The Georgia prosecutor investigating attempts by former President Trump and his allies to challenge President Biden’s victory in the state in 2020 said she expects prison sentences for those convicted of crimes related to the investigation. 

Fulton County District Attorney Fani Willis (D) told The Washington Post this week that her team has heard credible allegations that serious crimes were committed and that some people might serve time in prison. 

At least 17 people have been notified that they are the targets of a criminal investigation, and Willis said additional targets will soon be added, the Post reported. 

“The allegations are very serious. If indicted and convicted, people are facing prison sentences,” she said. 

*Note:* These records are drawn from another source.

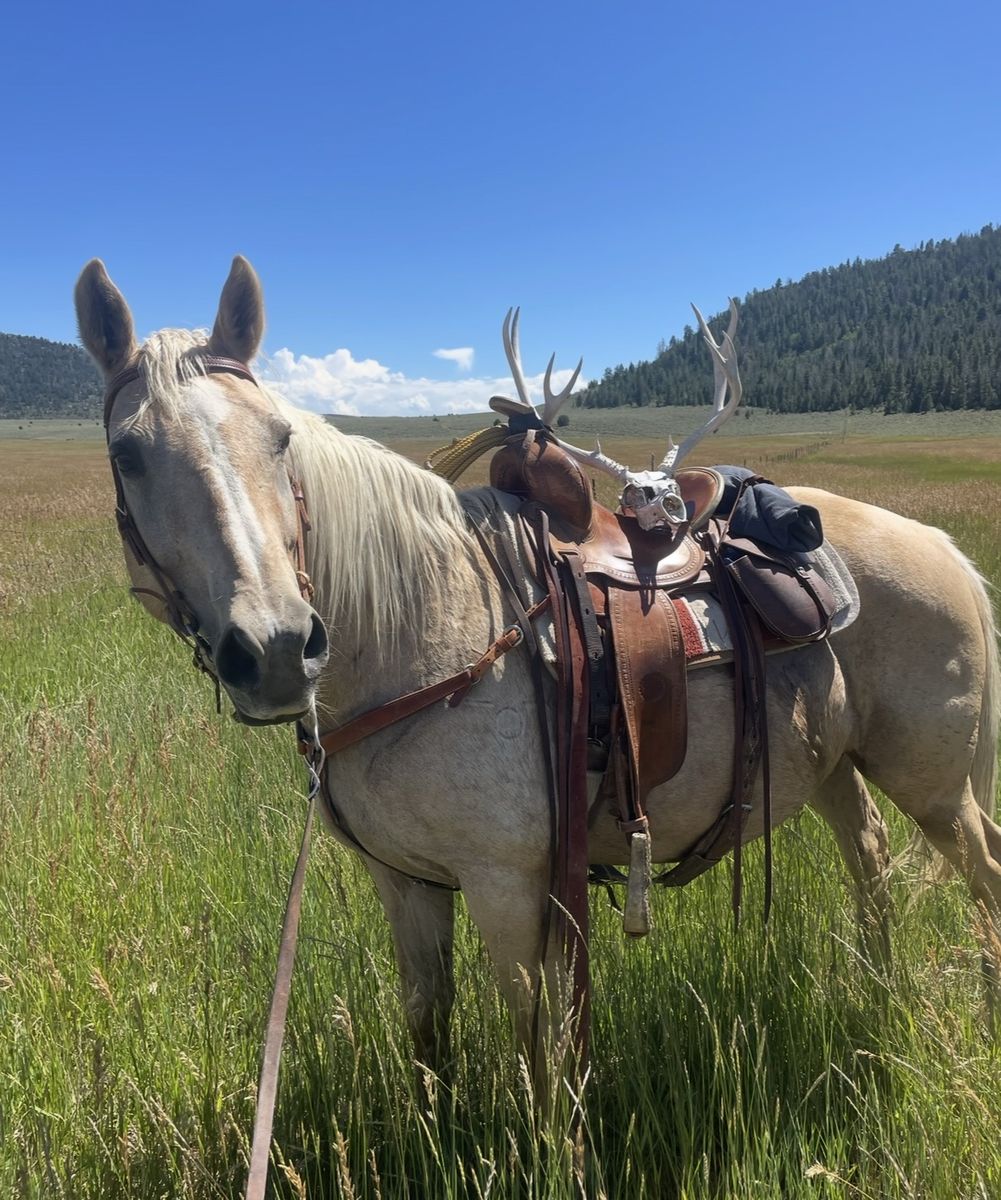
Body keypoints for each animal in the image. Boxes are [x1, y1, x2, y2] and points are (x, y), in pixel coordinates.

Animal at [74, 255, 1001, 1078]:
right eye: (127, 454)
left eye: (279, 438)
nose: (272, 647)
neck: (426, 630)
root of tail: (944, 548)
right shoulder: (404, 882)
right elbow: (428, 1029)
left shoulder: (507, 887)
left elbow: (533, 1047)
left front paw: (549, 1138)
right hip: (836, 765)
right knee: (871, 860)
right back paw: (873, 991)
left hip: (930, 784)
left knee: (981, 871)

Willis did not name the targets and has not said if she is willing to charge Trump for his efforts to overturn the results. But she said Trump could be called as a witness before the special grand jury that convened this spring. 

She said she imagines a decision will be made on whether to seek testimony from Trump in late fall. 

Rudy Giuliani’s lawyer confirmed last month that he is a target of the investigation and testified before the grand jury days later. The 16 fake Georgia electors who created documents that declared Trump the winner of the state are the others reportedly under investigation.

The electors allegedly signed a certificate that declared themselves the state’s electors even though a slate of Democratic electors was certified following Biden’s win. 

Trump said in an interview with conservative radio host Hugh Hewitt on Thursday that he was not involved in the plan to overturn Georgia’s election results but said the idea was “very common.” 

Willis is also looking into calls that Trump and his allies made to state officials, statements that were made to lawmakers, the alleged harassment of election officials and the alleged tampering of election systems in a county in Georgia, the Post reported. 

Willis told the Post that she expects the fact-finding investigation to conclude by the end of the year. She said it will stop public activities like calling witnesses during the month leading up to the November midterm elections. 

She said the grand jury has interviewed about 65 percent of the dozens of witnesses that prosecutors want to testify. 

Willis began her investigation shortly after a call between Trump and Georgia Secretary of State Brad Raffensperger (R) became public, revealing that Trump asked Raffensperger to “find” the votes necessary for him to win the state.